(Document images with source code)

►

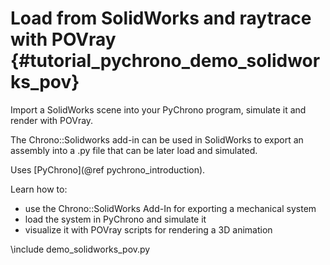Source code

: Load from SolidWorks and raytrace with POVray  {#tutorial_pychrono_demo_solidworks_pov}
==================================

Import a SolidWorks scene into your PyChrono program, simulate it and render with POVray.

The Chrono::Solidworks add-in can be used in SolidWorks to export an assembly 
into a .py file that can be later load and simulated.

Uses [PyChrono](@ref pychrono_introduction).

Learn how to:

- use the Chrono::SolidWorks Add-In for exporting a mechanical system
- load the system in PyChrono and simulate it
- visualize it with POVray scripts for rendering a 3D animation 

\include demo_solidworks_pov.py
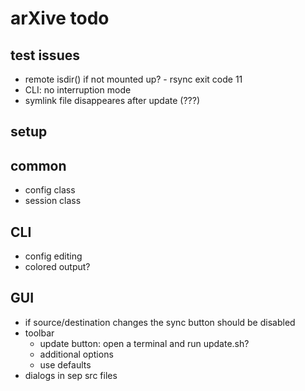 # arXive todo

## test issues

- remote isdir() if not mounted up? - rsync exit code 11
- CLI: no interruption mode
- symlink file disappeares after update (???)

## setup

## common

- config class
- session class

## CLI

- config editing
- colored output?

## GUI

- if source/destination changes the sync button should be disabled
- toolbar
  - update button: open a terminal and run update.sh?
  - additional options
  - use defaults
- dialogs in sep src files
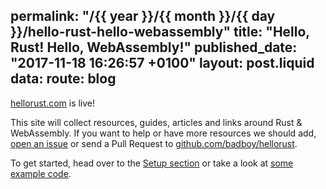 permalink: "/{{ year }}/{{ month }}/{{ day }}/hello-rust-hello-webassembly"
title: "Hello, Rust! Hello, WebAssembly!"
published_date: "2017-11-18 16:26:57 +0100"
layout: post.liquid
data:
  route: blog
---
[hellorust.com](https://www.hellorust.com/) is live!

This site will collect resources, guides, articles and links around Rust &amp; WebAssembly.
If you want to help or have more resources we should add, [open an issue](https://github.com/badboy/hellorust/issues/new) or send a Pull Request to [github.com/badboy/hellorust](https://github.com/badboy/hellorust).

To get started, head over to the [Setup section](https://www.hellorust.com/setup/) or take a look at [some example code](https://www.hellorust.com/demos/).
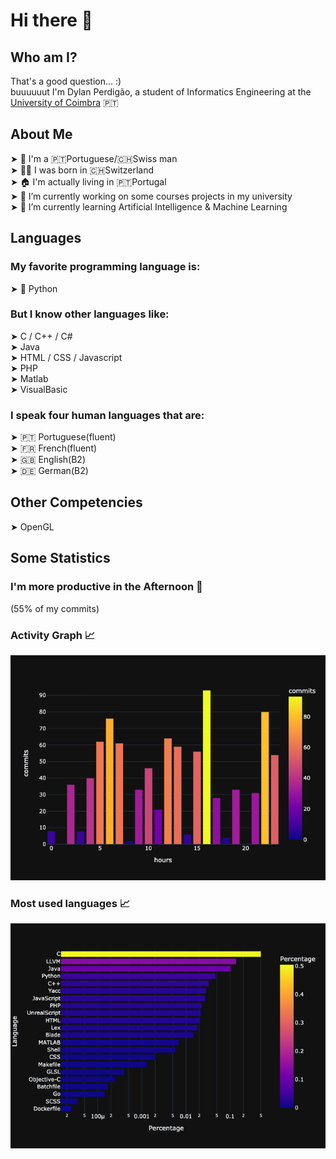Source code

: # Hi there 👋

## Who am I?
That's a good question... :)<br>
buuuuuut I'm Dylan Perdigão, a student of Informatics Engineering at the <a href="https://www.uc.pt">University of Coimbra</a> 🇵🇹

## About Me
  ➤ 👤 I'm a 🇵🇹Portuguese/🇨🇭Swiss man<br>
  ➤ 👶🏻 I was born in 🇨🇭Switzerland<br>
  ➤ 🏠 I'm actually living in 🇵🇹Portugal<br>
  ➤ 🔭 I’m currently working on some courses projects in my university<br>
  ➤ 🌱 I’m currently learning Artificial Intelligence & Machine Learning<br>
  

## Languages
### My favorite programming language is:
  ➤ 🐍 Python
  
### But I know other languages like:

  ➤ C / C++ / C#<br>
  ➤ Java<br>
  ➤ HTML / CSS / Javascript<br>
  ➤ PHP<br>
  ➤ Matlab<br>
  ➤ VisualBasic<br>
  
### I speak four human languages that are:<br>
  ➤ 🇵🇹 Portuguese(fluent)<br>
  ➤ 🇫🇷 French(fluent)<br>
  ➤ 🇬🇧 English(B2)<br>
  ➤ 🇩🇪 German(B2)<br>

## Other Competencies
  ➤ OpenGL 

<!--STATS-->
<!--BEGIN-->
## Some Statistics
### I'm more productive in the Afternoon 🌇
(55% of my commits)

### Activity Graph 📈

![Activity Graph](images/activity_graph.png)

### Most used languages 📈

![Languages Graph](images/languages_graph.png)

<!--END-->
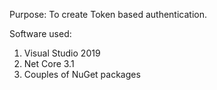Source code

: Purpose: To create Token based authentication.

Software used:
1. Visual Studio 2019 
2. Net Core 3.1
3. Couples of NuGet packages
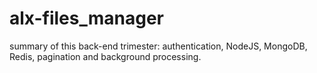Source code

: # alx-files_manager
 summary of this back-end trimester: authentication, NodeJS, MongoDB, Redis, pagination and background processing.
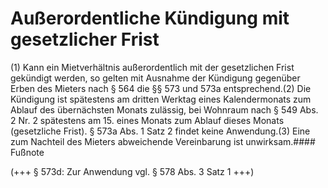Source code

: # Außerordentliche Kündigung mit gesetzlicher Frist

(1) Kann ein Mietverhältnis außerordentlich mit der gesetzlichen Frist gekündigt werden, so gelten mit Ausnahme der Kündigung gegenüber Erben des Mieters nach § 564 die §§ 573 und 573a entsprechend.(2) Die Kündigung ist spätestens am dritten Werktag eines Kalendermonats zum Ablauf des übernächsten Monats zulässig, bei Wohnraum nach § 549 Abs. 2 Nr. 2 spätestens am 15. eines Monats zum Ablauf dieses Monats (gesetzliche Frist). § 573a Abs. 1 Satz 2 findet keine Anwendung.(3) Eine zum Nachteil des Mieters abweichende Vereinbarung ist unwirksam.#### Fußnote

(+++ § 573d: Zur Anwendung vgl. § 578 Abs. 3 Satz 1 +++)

◄

Exercise objective: Among the lines of the data above, some may hold the word "fluent"; report how many, as a single number.

Solution for this task: 2